Per incrementare il verde negli ambienti urbani, i giardini galleggianti costituiscono una particolare e interessante soluzione. Uno dei progetti più innovativi proviene dalla Francia e si chiama Aloé.

L’obiettivo dei giardini galleggianti è quello di riqualificare gli specchi d’acqua presenti all’interno delle città (fiumi, laghetti, lagune), purificando l’aria e tutelando e incrementando la biodiversità. Come? Creando un angolo di natura che galleggia sull’acqua.

Questa idea sta trasformando gli spazi cittadini in un dipartimento del nord-ovest della Francia, il Maine-et-Loire. Un territorio con forte presenza agricola ma anche industriale, nonché caratterizzato da un’elevata quantità di fiumi e laghi e da zone umide favorite dal clima atlantico.

Grazie ai giardini galleggianti è così possibile far prosperare la natura anche in città e metropoli, al pari di altre soluzioni come i giardini verticali, mettendo un ulteriore tassello nel contrasto ai cambiamenti climatici.

Giardini galleggianti: cosa sono

Un giardino galleggiante è una piattaforma sull’acqua, dotata di una superficie adatta a farci crescere vegetazione. La tendenza sta diventando sempre più diffusa in tutto il mondo, offrendo una risposta creativa alle sfide ambientali affrontate dalle realtà urbane.
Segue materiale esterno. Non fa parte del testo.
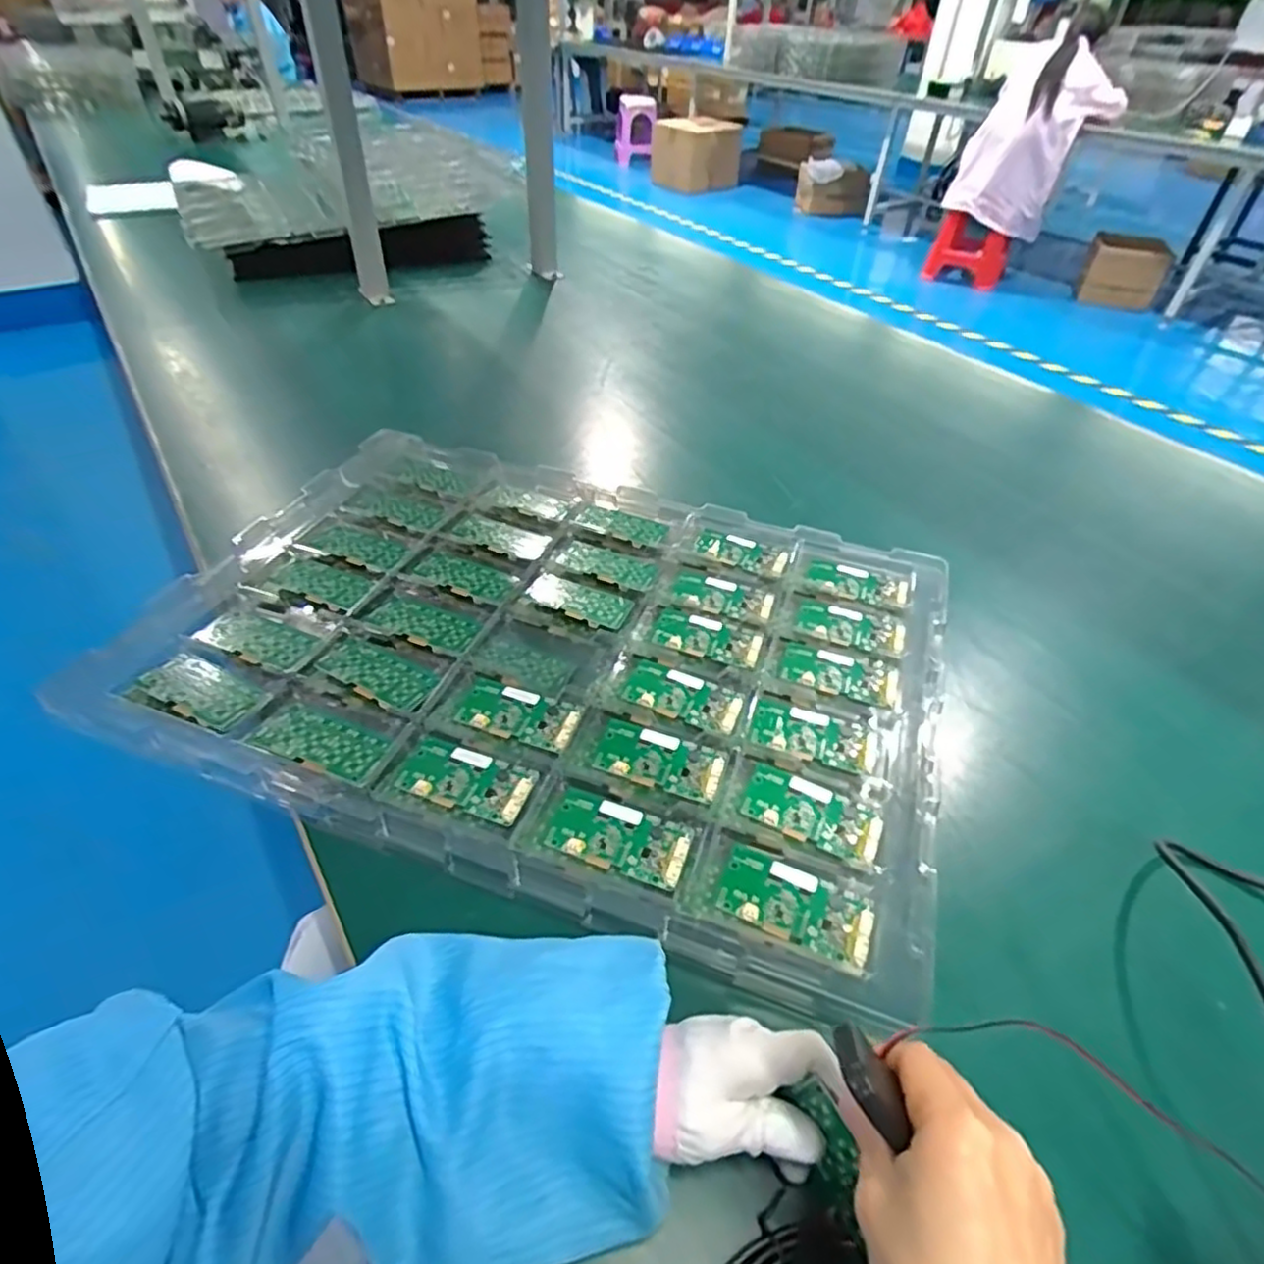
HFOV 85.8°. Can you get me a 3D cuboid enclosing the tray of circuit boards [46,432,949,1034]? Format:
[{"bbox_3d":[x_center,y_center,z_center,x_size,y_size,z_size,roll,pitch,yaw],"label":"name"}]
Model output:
[{"bbox_3d":[-0.075,0.003,0.605,0.672,0.030,0.463,15,46,13],"label":"tray of circuit boards"}]

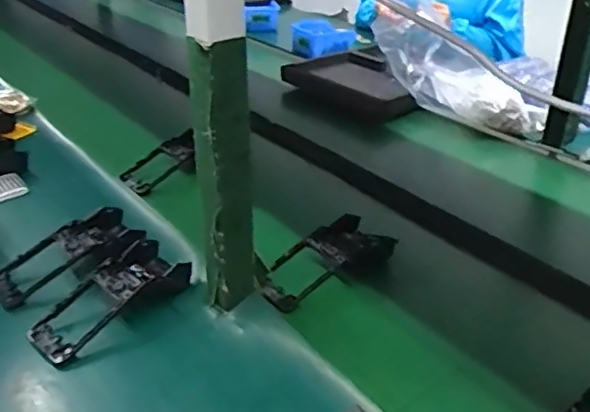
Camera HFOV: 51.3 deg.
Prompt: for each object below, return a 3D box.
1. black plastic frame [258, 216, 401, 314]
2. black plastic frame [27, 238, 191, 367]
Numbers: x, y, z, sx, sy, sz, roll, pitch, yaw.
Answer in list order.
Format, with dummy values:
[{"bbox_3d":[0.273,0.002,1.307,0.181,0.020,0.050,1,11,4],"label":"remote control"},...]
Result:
[{"bbox_3d":[0.036,0.068,0.765,0.182,0.040,0.084,-20,36,-30],"label":"black plastic frame"},{"bbox_3d":[-0.210,0.104,0.704,0.182,0.042,0.076,-26,40,-36],"label":"black plastic frame"}]

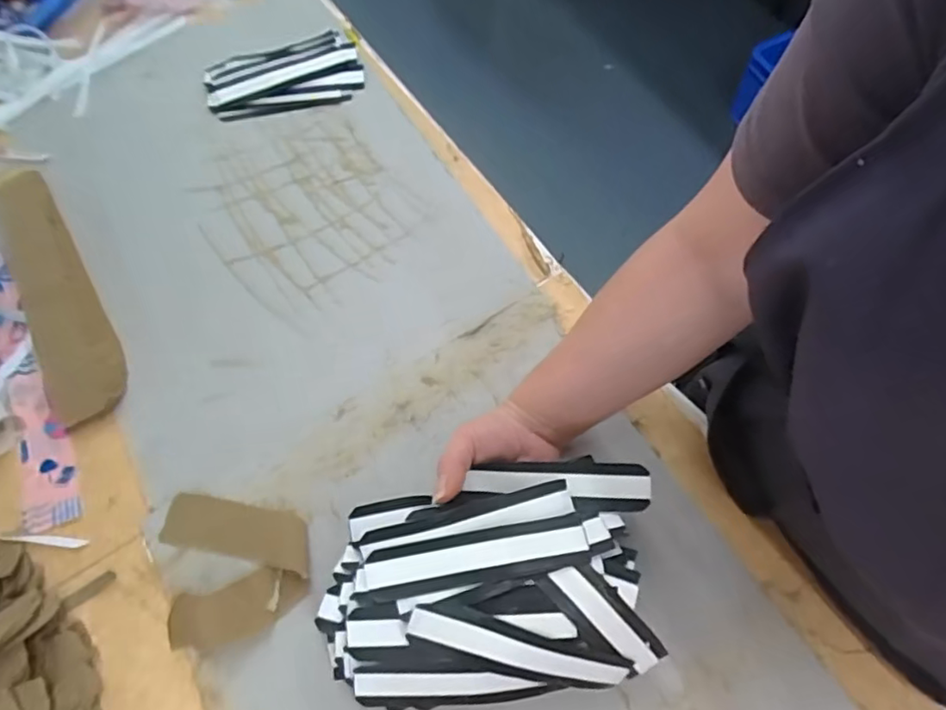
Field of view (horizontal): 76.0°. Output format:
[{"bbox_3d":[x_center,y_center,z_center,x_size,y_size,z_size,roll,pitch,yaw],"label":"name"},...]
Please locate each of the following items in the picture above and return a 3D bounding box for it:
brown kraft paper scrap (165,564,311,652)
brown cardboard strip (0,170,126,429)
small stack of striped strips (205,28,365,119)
[{"bbox_3d":[-0.166,0.175,0.419,0.096,0.033,0.039,-16,66,-8],"label":"brown kraft paper scrap"},{"bbox_3d":[-0.370,-0.064,0.530,0.057,0.027,0.273,-29,69,-14],"label":"brown cardboard strip"},{"bbox_3d":[-0.202,-0.298,0.650,0.162,0.020,0.084,-15,66,-8],"label":"small stack of striped strips"}]

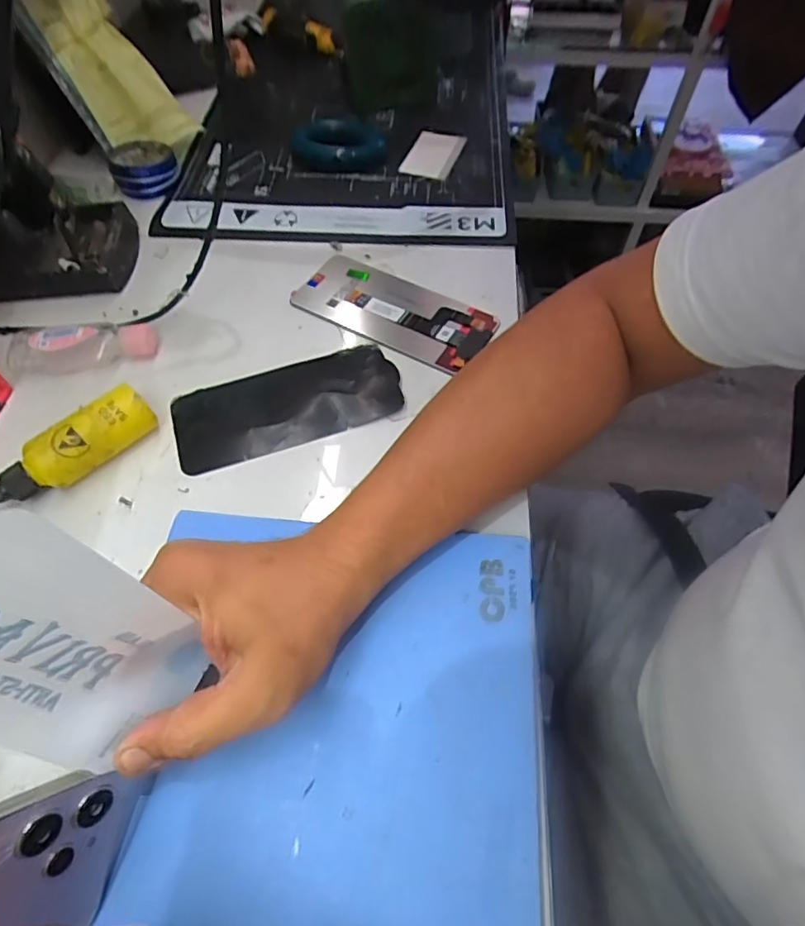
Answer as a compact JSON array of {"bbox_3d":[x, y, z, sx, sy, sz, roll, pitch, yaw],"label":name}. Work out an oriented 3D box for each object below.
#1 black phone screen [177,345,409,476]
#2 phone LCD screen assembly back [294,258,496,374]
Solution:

Giardini galleggianti sono presenti ovunque, da Rotterdam a Città del Messico, da Singapore a New York, e tali strutture rappresentano un connubio tra l’architettura, la biodiversità e la sostenibilità.

Diversi fattori sono alla base della loro introduzione. In primo luogo, i giardini galleggianti aiutano a mitigare l’effetto delle isole di calore. Infatti, le piante che vi crescono aiutano a rinfrescare l’aria migliorandone la qualità. Agendo inoltre come filtri naturali, contribuiscono a purificare le acque inquinate.

In secondo luogo, questi giardini fungono da prezioso habitat per flora e fauna locali. Possono infatti ospitare una varietà di piante acquatiche, fiori selvatici e piccoli animali, contribuendo così a preservare e incentivare la biodiversità in città.

Il progetto Aloé: giardini galleggianti in Francia

Il progetto Aloé mira a recuperare aree del tessuto urbano che potenzialmente possono offrire nuove opportunità di sostenibilità. Con i suoi particolari giardini galleggianti non solo vuole rendere più pulite le acque palustri, lacustri e fluviali, ma anche creare nuovi spazi verdi in armonia con l’acqua.

La struttura consiste in moduli galleggianti di forma esagonale in alluminio e sughero. Tali componenti sono prodotti a livello locale con l’impiego di materiali ecologici. Il design è ispirato ai favi delle api, coniugando aspetto estetico e funzionalità nel recupero di ecosistemi acquatici danneggiati.

Il substrato, specificatamente selezionato per tali habitat, agevola l’insediamento di piante native che si caratterizzano per la loro adattabilità e capacità di prosperare in tali condizioni. Tra le specie presenti figurano Carex acuta, Lysimachia nummularia, Iris pseudacorus.

Il valore ecologico e sostenibile di Aloé

Aloé è un progetto che ha richiesto tre anni di studio e sperimentazione. Una lunga gestazione per arrivare ad affrontare in maniera efficace le questioni poste dalla situazione climatica attuale e per incrementare la vegetazione in modo innovativo.

Andando oltre l’impatto visivo, è innegabile il valore ecologico. Le radici delle piante, infatti, si estendono al di sotto dei moduli e offrono spazi di rifugio per la fauna acquatica, per la riproduzione e la deposizione delle uova.

I giardini galleggianti rappresentano quindi un’innovativa soluzione urbana che unisce estetica, sostenibilità e benefici ambientali. La loro crescente diffusione nelle città di tutto il mondo testimonia l’importanza di pensare in modo creativo e integrato per creare comunità urbane più attente e vivibili.